■ **EXCERPT**
As I was thinking about this issue of Standard Bearers I was realizing how much of it flows from a fear of Rejection.  Even though I may not agree with everything in this book (after all it isn't the Bible!)I found this extremely helpful:














May you find freedom, peace, and joy in Christ and Christ alone.
~Grace

Friday, July 2, 2010

The Curse of the Standard Bearers

I've been reading through the series The Curse of the Standard Bearers By Norm Wakefield found here: http://www.spiritofelijah.com/chariot/chariot1107.php Wow! I can identify with this series. I've experienced a lot of Standard Bearers in my life and unfortunately I've been one. I really encourage you to read the articles yourself for full context. Some things I found helpful from Part 1:

There is a subtle, yet significant difference between someone living for Jesus and Jesus living in them.

The true image of Jesus wasn't a life focused on standards, but a life focused on a relationship with His Father in heaven.

They (image bearers) don't think the Christian life is "living for Jesus", but instead it is "Jesus living in them." Gal. 2:20

To them (standard bearers) commitment to standards is the expression of their love for Jesus. However, they are not unlike the Pharisees in Jesus' day who viewed themselves as the "separated ones". In their zeal to be distinct in a complex, godless Greek culture, they established oral traditions (standards) and considered them not only equal to the written Law, but more important. Their judgement of others and lack of love, forgiveness, and grace was condemned by Jesus repeatedly.

Monday, June 28, 2010

From my Pastor's sermon:
When we look in the mirror of Scripture we see who we really are, but also who God really is instead of our misconceptions of Him.
This is one of the main reasons I've decided to read through the entire Bible four times in one year. It's not because I feel guilty and want to try to read a set amount to earn God or man's approval but rather I really feel like I don't know who God truly is. When I was younger I listened to so many speakers who sometimes would use Scripture to prove their point when it really wasn't the point that the verse was trying to give. I didn't know how to listen with discernment. I didn't know how to take what was true and leave what wasn't behind. I now want to read God's word with open eyes instead of with my preconceived notions. I want to know it backwards and forwards so I can rightly divide the Word of Truth. And most of all I want to know and see Jesus for who He truly is.

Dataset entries
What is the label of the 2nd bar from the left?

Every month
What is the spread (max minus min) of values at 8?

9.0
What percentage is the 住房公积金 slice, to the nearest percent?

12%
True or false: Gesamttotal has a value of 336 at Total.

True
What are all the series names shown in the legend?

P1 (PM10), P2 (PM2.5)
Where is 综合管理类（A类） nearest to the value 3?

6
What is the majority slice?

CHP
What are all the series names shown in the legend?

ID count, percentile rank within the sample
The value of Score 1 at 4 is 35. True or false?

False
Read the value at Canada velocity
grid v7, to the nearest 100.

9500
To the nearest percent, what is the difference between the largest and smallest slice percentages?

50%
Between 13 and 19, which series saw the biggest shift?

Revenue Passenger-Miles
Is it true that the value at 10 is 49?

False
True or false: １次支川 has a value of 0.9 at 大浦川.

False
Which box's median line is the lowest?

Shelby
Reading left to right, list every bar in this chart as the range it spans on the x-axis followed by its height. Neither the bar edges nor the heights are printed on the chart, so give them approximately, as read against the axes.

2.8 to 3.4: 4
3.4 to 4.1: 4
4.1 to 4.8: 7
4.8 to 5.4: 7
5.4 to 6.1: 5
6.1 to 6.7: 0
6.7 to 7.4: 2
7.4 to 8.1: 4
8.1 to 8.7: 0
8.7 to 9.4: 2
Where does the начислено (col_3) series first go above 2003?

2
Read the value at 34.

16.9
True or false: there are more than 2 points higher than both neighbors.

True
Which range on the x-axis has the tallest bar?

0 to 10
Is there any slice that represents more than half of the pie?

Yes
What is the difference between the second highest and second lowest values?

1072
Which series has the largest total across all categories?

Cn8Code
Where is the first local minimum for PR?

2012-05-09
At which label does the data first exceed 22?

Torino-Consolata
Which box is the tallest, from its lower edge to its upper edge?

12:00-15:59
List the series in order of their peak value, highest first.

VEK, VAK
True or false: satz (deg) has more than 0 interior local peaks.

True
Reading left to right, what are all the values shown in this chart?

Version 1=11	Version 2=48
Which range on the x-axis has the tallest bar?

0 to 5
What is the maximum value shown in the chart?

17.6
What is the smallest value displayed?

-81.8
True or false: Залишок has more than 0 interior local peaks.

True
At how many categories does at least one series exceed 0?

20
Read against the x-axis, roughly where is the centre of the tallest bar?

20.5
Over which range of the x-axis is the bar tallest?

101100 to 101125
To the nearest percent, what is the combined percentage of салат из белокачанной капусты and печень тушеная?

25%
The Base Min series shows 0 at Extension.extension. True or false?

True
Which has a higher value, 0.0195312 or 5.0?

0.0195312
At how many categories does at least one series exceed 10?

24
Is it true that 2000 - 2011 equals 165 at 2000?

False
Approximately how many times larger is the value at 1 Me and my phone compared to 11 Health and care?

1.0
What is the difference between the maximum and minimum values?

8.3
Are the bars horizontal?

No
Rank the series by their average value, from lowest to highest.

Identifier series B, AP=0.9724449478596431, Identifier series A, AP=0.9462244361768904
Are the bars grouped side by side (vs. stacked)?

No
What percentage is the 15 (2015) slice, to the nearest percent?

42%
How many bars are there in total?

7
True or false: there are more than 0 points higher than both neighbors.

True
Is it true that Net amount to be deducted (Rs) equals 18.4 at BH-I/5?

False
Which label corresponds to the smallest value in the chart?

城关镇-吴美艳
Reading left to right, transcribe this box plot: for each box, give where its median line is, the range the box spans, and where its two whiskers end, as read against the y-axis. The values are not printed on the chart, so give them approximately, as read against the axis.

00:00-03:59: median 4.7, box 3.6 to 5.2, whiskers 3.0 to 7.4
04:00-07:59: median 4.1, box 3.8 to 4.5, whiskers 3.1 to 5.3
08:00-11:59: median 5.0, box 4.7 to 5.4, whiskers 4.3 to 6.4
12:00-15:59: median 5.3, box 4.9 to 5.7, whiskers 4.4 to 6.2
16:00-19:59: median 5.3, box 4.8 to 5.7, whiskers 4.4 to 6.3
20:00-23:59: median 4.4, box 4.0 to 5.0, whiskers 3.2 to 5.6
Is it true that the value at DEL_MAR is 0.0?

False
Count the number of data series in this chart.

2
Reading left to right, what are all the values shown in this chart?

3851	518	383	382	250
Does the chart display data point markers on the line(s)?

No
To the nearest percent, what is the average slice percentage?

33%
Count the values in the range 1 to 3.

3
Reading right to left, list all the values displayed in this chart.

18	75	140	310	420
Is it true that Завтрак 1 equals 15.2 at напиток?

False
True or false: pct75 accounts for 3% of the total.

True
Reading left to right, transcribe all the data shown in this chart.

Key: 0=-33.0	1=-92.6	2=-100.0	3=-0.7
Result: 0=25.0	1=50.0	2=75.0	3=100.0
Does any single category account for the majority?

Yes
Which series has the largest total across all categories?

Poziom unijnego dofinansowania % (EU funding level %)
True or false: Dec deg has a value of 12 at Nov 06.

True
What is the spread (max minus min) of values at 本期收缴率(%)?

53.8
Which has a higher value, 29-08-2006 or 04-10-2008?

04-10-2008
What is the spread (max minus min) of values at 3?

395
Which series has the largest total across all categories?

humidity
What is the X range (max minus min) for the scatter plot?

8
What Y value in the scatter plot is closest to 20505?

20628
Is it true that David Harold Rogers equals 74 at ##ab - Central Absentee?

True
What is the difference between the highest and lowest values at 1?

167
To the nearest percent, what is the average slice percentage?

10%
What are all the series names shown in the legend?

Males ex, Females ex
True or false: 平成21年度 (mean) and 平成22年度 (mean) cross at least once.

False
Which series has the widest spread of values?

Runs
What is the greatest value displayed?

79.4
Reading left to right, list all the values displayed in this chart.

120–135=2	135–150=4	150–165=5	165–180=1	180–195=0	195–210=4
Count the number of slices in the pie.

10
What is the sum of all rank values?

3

■ **EXERCISE A**
Say whether each statement agrees with the blog excerpt, answering yes or no and quoting the deciding words from the excerpt: (i) The writer has decided to read through the entire Bible four times in one year. (ii) The writer says they have never been a Standard Bearer. (iii) The series The Curse of the Standard Bearers is by Norm Wakefield.
■ **EXERCISE B**
Copy the passage of the blog excerpt that begins at the words "May you find" and stops after the words "Father in heaven.".
■ **EXERCISE C**
Proceed with the blog excerpt about Standard Bearers and Bible reading, picking up after its last sentence.

■ **RESPONSE BOX A**
(i) Yes: "I've decided to read through the entire Bible four times in one year."
(ii) No: "I've experienced a lot of Standard Bearers in my life and unfortunately I've been one."
(iii) Yes: "The Curse of the Standard Bearers By Norm Wakefield"

■ **RESPONSE BOX B**
May you find freedom, peace, and joy in Christ and Christ alone.
~Grace

Friday, July 2, 2010

The Curse of the Standard Bearers

I've been reading through the series The Curse of the Standard Bearers By Norm Wakefield found here: http://www.spiritofelijah.com/chariot/chariot1107.php Wow! I can identify with this series. I've experienced a lot of Standard Bearers in my life and unfortunately I've been one. I really encourage you to read the articles yourself for full context. Some things I found helpful from Part 1:

There is a subtle, yet significant difference between someone living for Jesus and Jesus living in them.

The true image of Jesus wasn't a life focused on standards, but a life focused on a relationship with His Father in heaven.

■ **RESPONSE BOX C**
Wednesday, June 23, 2010

Seeing Christ Saves and Sanctifies

"When we see Jesus for who he really is, we savor him. That is, we delight in him as true and beautiful and satisfying. That is my goal, because two things flow from such an experience of Jesus Christ: He is honored, and we are freed by joy to walk the narrow way of love. Christ is most glorified in us when we are most satisfied in him. And when we are satisfied in him, we are crucified to the world. In this way, seeing and savoring Jesus will multiply the mirrors of his presence in the world. As the apostle Paul said, "We all, with unveiled face, beholding the glory of the Lord, are being changed into his likeness from one degree of glory to another; for this comes from the Lord who is the Spirit" (2 Cor. 3:18 RSV) Beholding is becoming. Seeing Christ saves and sanctifies."
~From Seeing and Savoring Jesus Christ By John Piper

Beholding is becoming. Seeing Christ saves and sanctifies. Something I wish I had known a long time ago. "Are you so foolish? having begun in the Spirit, are ye now made perfect by the flesh?" Galatians 3:3 For so long I knew Salvation was through Christ alone yet I didn't fully comprehend sanctification was too. I was always trying to live the "christian life" to please God not realizing that I am acceptable to Him right now as I am through Christ. (Eph. 1:6) and that the by looking to Jesus and Him alone will I "become a better christian" because he is the finisher of my faith. (Looking unto Jesus the author and finisher of our faith...Heb. 12:2)
May you find rest today in the acceptance God gives through Christ and Christ alone!